INSTRUCTIONS TO FOLLOW
Write the records out again exactly, leaving no images in.
┌─ DATA FOR ANALYSIS
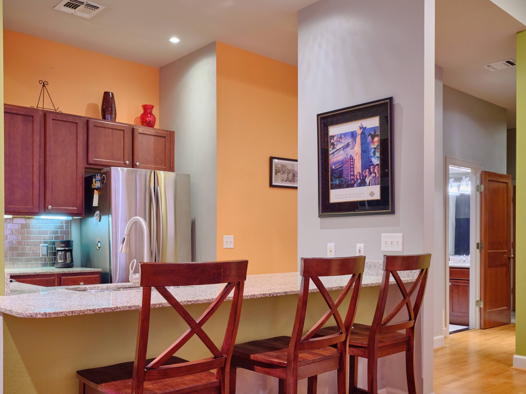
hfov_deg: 54.0
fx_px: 516
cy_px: 230
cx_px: 264
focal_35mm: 34
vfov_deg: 41.6
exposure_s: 1/2
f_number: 10
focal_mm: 35
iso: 1250
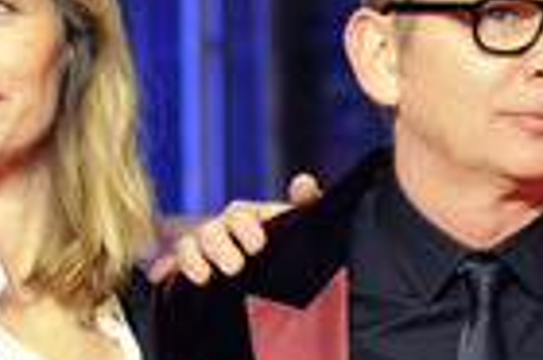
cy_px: 314
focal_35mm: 225
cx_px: 524
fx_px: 3390
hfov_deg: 9.1
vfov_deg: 6.1
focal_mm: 70
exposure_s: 1/80
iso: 2000
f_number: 4
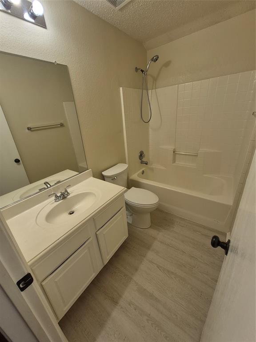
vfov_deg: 106.2
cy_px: 171
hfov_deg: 89.9
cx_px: 128
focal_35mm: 13
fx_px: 128
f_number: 2.2
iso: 64
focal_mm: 1.74
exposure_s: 1/120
└─
TASK RESPONSE
hfov_deg: 54.0
fx_px: 516
cy_px: 230
cx_px: 264
focal_35mm: 34
vfov_deg: 41.6
exposure_s: 1/2
f_number: 10
focal_mm: 35
iso: 1250
cy_px: 314
focal_35mm: 225
cx_px: 524
fx_px: 3390
hfov_deg: 9.1
vfov_deg: 6.1
focal_mm: 70
exposure_s: 1/80
iso: 2000
f_number: 4
vfov_deg: 106.2
cy_px: 171
hfov_deg: 89.9
cx_px: 128
focal_35mm: 13
fx_px: 128
f_number: 2.2
iso: 64
focal_mm: 1.74
exposure_s: 1/120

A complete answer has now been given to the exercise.